====== PASSAGE PROVIDED ======

According to Table 1, the two study groups did not show statistically significant differences in age and sex when compared to the control group, which confirms the comparability of the two groups. However, patients experiencing tinnitus without SNHL were slightly younger than those with both tinnitus and SNHL (p < 0.00001 *). Participants who experienced only tinnitus had a significantly shorter onset of symptoms (p < 0.0001 *, z-score: 5.62). SNHL was primarily bilateral, with median values of 45 dB on both sides, indicating moderately severe hearing loss in most cases. Tinnitus was primarily located on the left side and bilaterally, with bilateral cases predominating in the tinnitus group and left-sided cases in the tinnitus with SNHL group. This shows a statistically significant difference (p = 0.01 *). Significantly higher tinnitus intensities (p < 0.0001 *, z-score: 8.51) were found in the tinnitus group with SNHL; however, tinnitus frequencies did not show significant differences. Self-reported tinnitus severity scores from the THI were not significantly different between the two groups (p = 0.16; z-score: 1.38), with both groups experiencing predominantly moderately severe handicaps based on the median values.
In the next step of the investigation, the sodium levels in the three groups were specifically compared. The results are depicted in Figure 2.
As shown in Figure 2, serum sodium levels were slightly higher in the tinnitus group with SNHL compared to the tinnitus and control groups. However, statistical analysis using the Mann–Whitney U test did not reveal significant differences (p = 0.27, z-score = 1.1 and p = 0.89, z-score = −0.13, respectively). Furthermore, when comparing serum sodium levels within the tinnitus-only group, no notable tendencies were observed, and the difference was not statistically significant (p = 0.32, z-score = 0.98).

======

— TASK SET —
a: Restate the stretch of the tinnitus passage from "As shown in" through "z-score = 0.98).", swapping "serum sodium levels" for "plasma sodium levels".
b: In the tinnitus passage, which statistical test was used to compare serum sodium levels?
c: Please explain why the tinnitus passage treats the two study groups as comparable.
Rely on the tinnitus passage alone.

====== DATA RECORDS ======

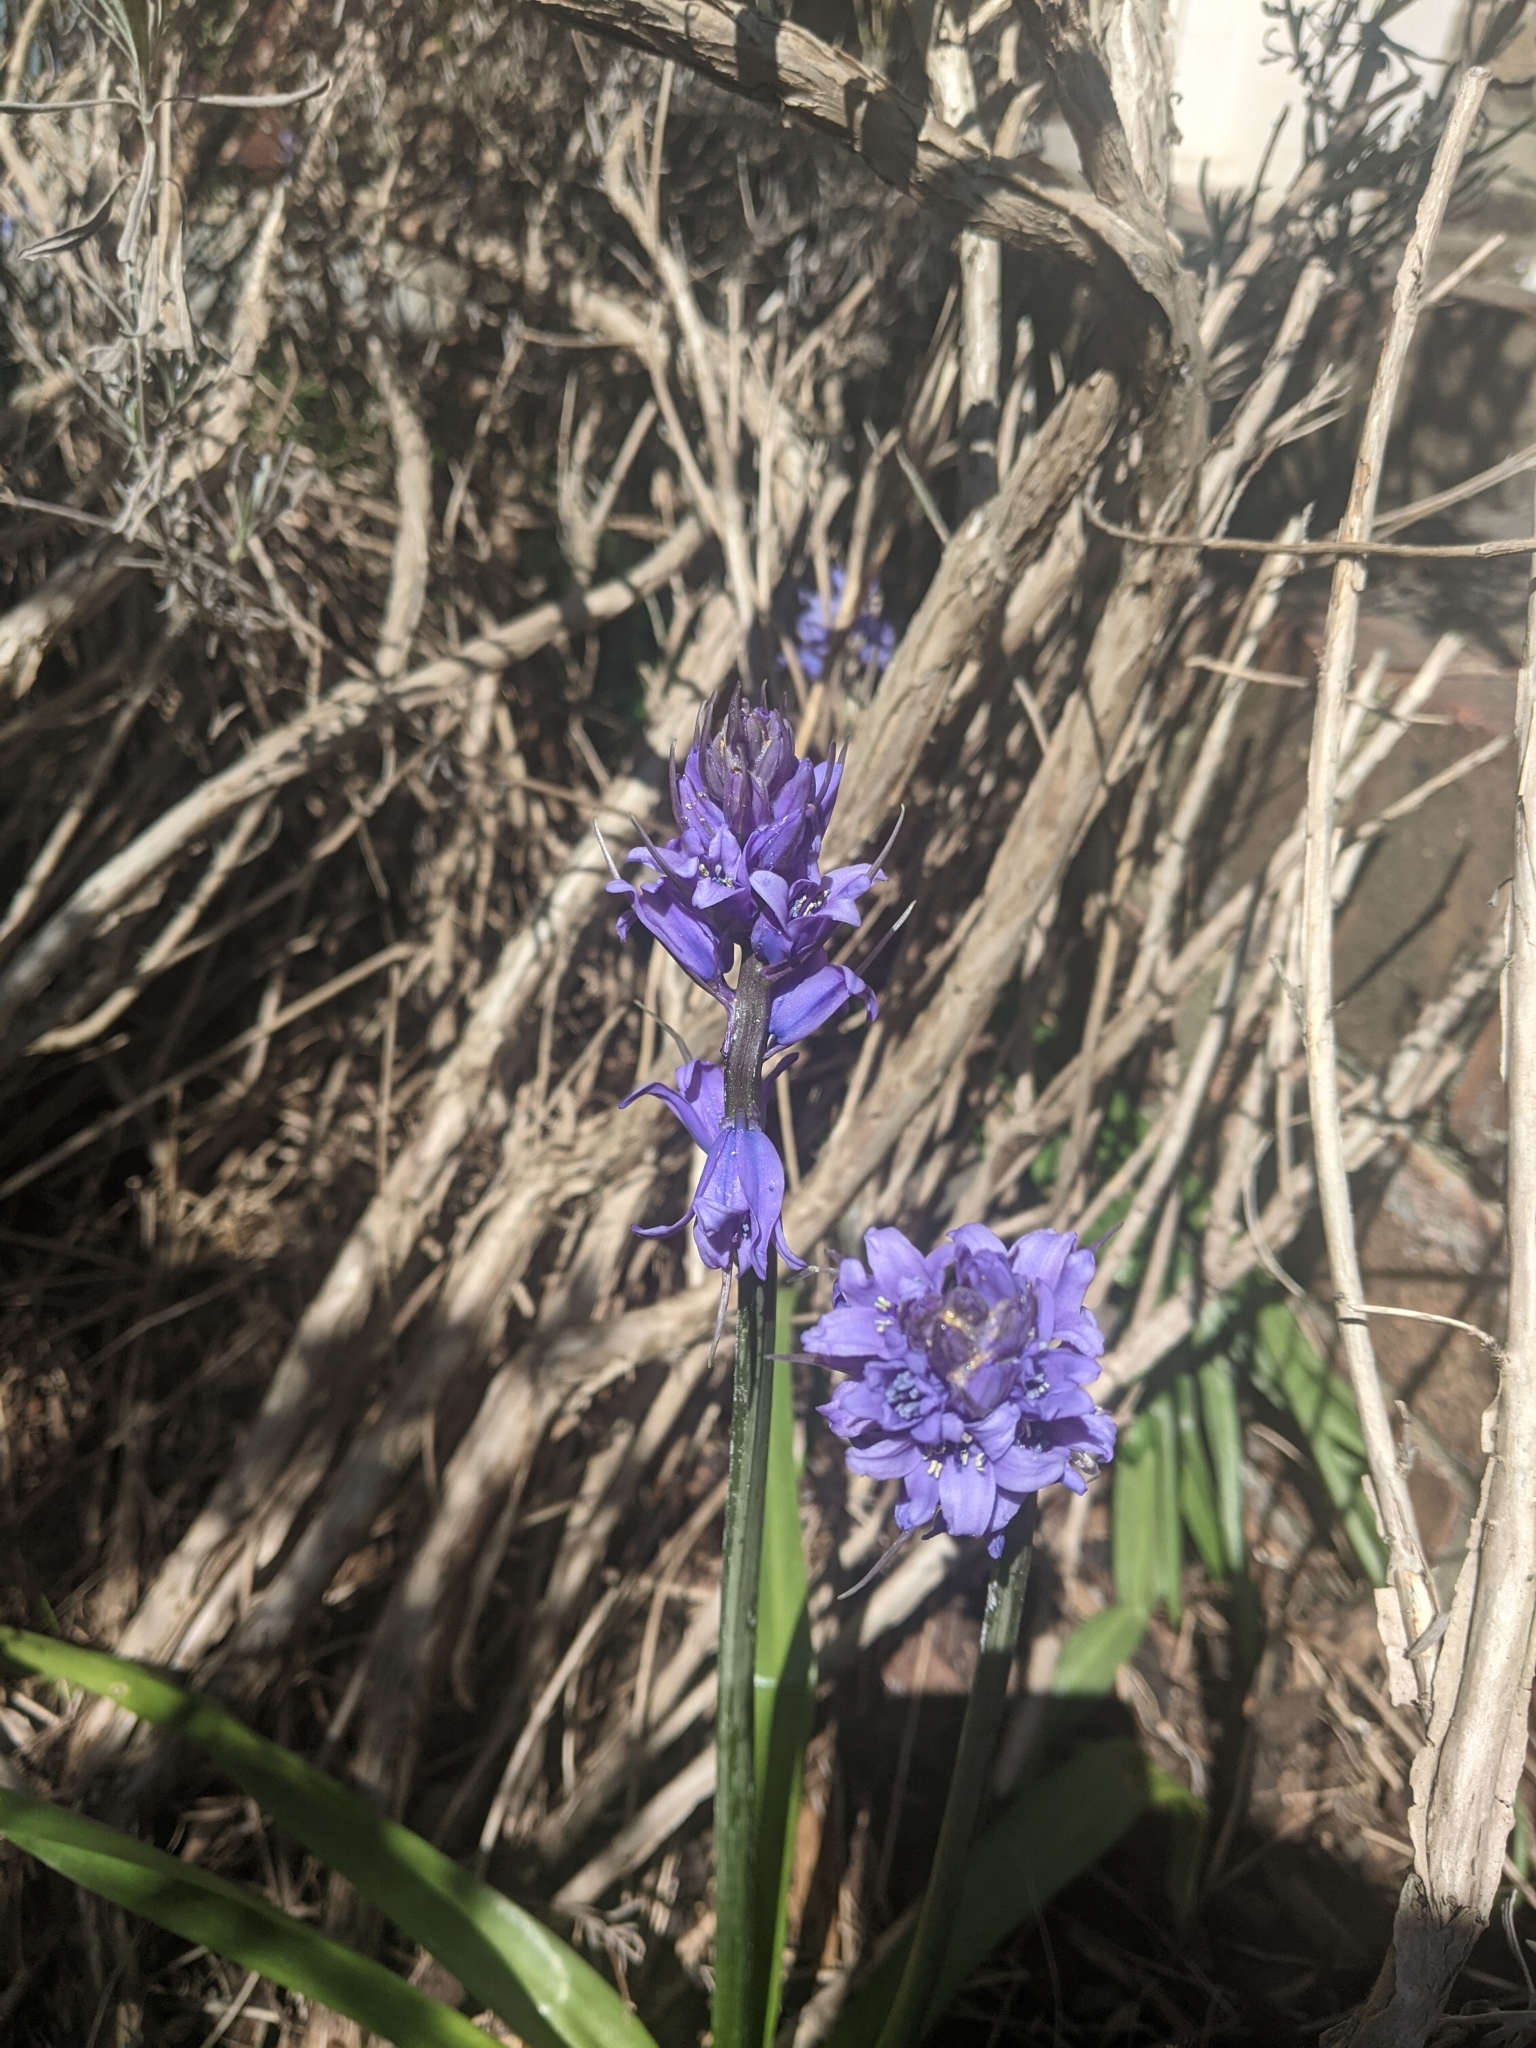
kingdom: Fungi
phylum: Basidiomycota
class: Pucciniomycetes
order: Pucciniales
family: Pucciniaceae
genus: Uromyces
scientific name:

======

— COMPLETED EXERCISE —
a:
As shown in Figure 2, plasma sodium levels were slightly higher in the tinnitus group with SNHL compared to the tinnitus and control groups. However, statistical analysis using the Mann–Whitney U test did not reveal significant differences (p = 0.27, z-score = 1.1 and p = 0.89, z-score = −0.13, respectively). Furthermore, when comparing plasma sodium levels within the tinnitus-only group, no notable tendencies were observed, and the difference was not statistically significant (p = 0.32, z-score = 0.98).

b: The Mann–Whitney U test.

c: Neither study group showed statistically significant differences in age or sex when compared with the control group. This confirms that the two groups are comparable.